* TASK 1
Retype the DataForge documentation excerpt between "DATAFORGE_BASE_URL=https://api.prod-df.businessqlik.com" and "service = create_semantic_service()", inclusive.
* TASK 2
Write what comes next in the DataForge documentation excerpt, starting after the last line shown.
-- EXTRACT follows --
Versions -- snapshots of a project's semantic layer (one version can be marked as "global"/production)
Measures -- business metrics (e.g. "Total Revenue", "Gross Margin") with formulas, data types, source mappings
Dimensions -- attributes for slicing data (e.g. "Customer Segment", "Region") with grouping and source mappings
Facts -- factual data elements (e.g. "Order Amount") with types, formulas, source mappings
RMD -- full Reference Model Data combining all measures, dimensions, and facts in one response

Additionally, the DF API surface exposes data model entities:

Data Marts -- logical data marts with selected measures, dimensions, facts
Connections -- database connections with types and status
Dimension Groups -- logical groupings of dimensions with primary keys
Fact Tables -- physical fact tables with measures, dimensions, facts
Relationships -- links between fact tables and dimension groups
Consolidated RMD -- full data model export via DF API

All responses are JSON. The server normalizes raw DataForge API fields into a clean, stable schema so AI agents get consistent data regardless of API changes.

Features

Library-first -- use directly from Python, no MCP server required
MCP adapter -- 22 tools for Claude Desktop, Cursor and other MCP clients
Caching -- file-based cache with TTL and last-known-good fallback
Normalization -- inconsistent API fields mapped to clean canonical models
Retry & error handling -- exponential backoff on 5xx, proper error codes for auth issues

Quick Start

Installation

pip install -e ".[dev]"

Configuration

Copy .env.example to .env and set your values:

DATAFORGE_BASE_URL=https://api.prod-df.businessqlik.com
DATAFORGE_API_KEY=your_api_key_here
DEFAULT_LANGUAGE=ru

As a Python Library

import asyncio
from dataforge_mcp import create_semantic_service

async def main():
    service = create_semantic_service()
-- EXTRACT concluded --
-- DATA EXTRACTS follows --
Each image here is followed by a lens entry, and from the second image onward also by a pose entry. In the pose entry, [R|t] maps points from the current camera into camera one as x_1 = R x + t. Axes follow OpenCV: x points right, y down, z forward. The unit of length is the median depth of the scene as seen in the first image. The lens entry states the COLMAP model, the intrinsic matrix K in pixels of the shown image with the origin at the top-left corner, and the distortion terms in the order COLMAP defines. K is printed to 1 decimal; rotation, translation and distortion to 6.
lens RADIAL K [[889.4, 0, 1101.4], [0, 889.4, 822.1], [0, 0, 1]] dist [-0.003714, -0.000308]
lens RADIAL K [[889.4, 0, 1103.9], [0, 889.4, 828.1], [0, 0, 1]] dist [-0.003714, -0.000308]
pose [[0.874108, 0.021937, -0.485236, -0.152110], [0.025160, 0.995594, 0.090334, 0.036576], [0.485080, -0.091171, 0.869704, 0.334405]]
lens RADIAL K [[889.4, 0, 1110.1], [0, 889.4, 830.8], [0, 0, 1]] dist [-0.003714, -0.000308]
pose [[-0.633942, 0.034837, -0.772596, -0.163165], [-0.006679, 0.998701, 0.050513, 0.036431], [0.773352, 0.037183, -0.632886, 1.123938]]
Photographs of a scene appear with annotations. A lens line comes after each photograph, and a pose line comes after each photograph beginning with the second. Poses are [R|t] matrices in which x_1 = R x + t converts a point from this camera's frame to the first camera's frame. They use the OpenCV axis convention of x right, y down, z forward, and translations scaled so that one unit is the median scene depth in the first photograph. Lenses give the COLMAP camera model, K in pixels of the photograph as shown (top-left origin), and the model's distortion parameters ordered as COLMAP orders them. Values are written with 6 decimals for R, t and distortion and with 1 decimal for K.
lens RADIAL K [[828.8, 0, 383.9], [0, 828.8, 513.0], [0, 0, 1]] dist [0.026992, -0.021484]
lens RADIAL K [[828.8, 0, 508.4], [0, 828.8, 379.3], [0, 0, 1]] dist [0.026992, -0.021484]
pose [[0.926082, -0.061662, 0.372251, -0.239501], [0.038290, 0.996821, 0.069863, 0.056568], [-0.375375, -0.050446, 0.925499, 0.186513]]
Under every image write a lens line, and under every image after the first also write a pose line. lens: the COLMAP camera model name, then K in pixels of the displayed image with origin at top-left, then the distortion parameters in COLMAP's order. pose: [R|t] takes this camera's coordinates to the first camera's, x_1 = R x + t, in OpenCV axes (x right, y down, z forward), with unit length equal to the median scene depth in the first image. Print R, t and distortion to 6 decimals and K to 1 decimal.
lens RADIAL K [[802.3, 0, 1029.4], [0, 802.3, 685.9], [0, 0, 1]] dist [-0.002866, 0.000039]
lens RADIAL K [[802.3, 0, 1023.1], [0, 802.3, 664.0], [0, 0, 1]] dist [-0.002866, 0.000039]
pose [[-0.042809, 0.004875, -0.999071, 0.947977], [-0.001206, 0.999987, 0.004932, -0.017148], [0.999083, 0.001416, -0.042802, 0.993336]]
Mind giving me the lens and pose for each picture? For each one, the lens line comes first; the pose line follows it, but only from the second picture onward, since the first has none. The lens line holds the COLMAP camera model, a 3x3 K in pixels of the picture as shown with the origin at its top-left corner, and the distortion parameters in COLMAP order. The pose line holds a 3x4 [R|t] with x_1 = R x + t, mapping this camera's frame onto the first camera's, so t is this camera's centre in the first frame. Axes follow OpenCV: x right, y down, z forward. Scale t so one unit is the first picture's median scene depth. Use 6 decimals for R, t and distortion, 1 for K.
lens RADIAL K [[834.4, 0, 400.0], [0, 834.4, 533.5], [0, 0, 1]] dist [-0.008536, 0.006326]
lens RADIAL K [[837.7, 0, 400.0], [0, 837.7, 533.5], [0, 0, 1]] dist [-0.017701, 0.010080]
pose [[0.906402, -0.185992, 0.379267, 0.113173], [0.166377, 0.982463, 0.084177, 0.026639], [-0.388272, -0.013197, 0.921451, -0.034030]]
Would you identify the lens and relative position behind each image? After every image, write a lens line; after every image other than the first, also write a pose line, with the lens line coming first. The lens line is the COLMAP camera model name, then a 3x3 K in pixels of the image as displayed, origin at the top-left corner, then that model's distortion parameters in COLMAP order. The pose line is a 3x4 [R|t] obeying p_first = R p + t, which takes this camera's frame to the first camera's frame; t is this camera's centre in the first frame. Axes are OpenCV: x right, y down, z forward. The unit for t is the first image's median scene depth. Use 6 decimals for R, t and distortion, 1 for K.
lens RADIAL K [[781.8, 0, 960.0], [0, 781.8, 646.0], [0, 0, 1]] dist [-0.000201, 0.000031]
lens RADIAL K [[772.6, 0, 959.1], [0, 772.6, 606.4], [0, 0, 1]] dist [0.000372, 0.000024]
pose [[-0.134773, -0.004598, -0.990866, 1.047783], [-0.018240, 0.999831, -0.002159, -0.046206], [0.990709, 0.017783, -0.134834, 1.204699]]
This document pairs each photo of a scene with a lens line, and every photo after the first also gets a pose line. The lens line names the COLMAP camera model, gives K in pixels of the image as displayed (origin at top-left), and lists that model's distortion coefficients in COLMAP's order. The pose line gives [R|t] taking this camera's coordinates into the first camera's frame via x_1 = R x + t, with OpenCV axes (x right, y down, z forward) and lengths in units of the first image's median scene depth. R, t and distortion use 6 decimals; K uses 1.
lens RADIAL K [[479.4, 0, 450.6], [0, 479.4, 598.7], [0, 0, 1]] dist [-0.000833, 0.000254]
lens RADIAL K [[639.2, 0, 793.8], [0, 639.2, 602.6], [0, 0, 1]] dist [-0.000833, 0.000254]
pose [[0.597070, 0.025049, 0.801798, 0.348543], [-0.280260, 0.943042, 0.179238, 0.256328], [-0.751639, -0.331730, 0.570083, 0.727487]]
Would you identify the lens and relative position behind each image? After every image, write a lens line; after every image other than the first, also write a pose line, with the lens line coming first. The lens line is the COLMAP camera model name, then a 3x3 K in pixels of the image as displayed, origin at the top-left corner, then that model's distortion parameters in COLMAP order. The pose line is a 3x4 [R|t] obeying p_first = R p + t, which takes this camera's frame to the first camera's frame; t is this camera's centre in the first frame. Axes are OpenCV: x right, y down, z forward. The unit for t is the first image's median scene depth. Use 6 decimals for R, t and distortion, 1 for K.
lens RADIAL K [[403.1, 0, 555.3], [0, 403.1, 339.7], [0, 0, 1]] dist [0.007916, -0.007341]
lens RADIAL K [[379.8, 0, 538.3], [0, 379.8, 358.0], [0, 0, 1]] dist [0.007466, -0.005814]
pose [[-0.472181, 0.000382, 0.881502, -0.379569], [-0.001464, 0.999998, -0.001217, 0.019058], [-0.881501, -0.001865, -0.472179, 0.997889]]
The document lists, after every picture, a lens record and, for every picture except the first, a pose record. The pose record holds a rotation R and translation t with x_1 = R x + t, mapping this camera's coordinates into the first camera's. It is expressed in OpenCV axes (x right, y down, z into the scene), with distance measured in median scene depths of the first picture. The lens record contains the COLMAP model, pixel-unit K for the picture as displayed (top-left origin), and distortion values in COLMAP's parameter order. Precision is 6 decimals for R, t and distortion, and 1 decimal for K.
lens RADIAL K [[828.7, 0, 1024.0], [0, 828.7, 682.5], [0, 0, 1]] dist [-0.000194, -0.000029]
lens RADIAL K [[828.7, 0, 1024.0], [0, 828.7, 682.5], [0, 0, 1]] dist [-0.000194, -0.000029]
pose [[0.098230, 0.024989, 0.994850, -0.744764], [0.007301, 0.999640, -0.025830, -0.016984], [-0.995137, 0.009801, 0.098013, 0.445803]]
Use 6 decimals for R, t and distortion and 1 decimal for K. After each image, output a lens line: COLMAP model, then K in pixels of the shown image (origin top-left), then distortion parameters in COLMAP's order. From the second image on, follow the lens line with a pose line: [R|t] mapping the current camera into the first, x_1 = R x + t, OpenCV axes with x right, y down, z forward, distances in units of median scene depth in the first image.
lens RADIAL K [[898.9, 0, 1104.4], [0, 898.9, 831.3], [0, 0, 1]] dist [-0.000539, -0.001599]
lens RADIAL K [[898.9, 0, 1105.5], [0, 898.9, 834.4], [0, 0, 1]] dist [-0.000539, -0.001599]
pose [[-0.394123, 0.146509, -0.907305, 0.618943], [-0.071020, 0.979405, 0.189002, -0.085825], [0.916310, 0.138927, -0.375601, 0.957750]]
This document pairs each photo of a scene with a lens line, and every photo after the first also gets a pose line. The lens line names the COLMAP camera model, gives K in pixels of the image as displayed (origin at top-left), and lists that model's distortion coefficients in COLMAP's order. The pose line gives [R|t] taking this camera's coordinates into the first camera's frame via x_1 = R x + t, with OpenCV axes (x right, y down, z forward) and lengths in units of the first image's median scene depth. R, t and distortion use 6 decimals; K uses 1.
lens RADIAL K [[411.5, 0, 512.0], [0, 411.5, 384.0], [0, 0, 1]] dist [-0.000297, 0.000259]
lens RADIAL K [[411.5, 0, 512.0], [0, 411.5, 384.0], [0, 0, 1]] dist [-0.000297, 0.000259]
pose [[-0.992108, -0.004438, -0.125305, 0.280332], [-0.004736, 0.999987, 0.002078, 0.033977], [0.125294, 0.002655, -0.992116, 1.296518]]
-- DATA EXTRACTS concluded --
* RESPONSE AREA 1
DATAFORGE_BASE_URL=https://api.prod-df.businessqlik.com
DATAFORGE_API_KEY=your_api_key_here
DEFAULT_LANGUAGE=ru

As a Python Library

import asyncio
from dataforge_mcp import create_semantic_service

async def main():
    service = create_semantic_service()

* RESPONSE AREA 2
    projects = await service.list_projects()
    print(projects)

    versions = await service.list_versions(project_id=392)
    print(versions)

    rmd = await service.get_rmd(project_id=392, version_id=948)
    print(f"Measures: {rmd['stats']['measure_count']}")
    print(f"Dimensions: {rmd['stats']['dimension_count']}")
    print(f"Facts: {rmd['stats']['fact_count']}")

    # DF API: data model entities
    data_marts = await service.list_data_marts(project_id=392, version_id=948)
    print(data_marts)

asyncio.run(main())

As an MCP Server (stdio)

python -m dataforge_mcp

Add to Claude Desktop config (claude_desktop_config.json):

{
  "mcpServers": {
    "dataforge": {
      "command": "python",
      "args": ["-m", "dataforge_mcp"],
      "env": {
        "DATAFORGE_BASE_URL": "https://api.prod-df.businessqlik.com",
        "DATAFORGE_API_KEY": "your_api_key_here"
      }
    }
  }
}

Docker (SSE mode)

cp .env.example .env
# edit .env with your API key
docker compose up

MCP Tools -- Detailed Reference

All tools return JSON via MCP TextContent. Every response has a stable schema described below.

RMD API Tools

`df_health`

Check server, API and cache status.

Input: none

Output:

{
  "server_status": "ok",
  "product_api_status": "ok",
  "base_url": "https://api.prod-df.businessqlik.com",
  "cache_status": "ok"
}

Field	Type	Description
`server_status`	`string`	Always `"ok"` if the server is running
`product_api_status`	`string`	`"ok"` or `"unavailable"`
`base_url`	`string`	Configured DataForge API base URL
`cache_status`	`string`	`"ok"` or `"unavailable"`

`df_list_projects`

List available DataForge projects accessible with the configured API key.

Input:

Parameter	Type	Default	Description
`page`	`integer`	`1`	Page number
`page_size`	`integer`	`100`	Items per page
`use_cache`	`boolean`	`true`	Use cached data if available

Output:

{
  "projects": [
    {
      "id": 392,
      "name": "Fashion Retail",
      "description": "Retail analytics project"
    }
  ],
  "pagination": {
    "total": 10,
    "page": 1,
    "page_size": 100,
    "total_pages": 1
  }
}

Project fields:

Field	Type	Description
`id`	`integer`	Unique project identifier
`name`	`string`	Project name
`description`	`string \| null`	Project description

`df_list_versions`

List versions for a specific project.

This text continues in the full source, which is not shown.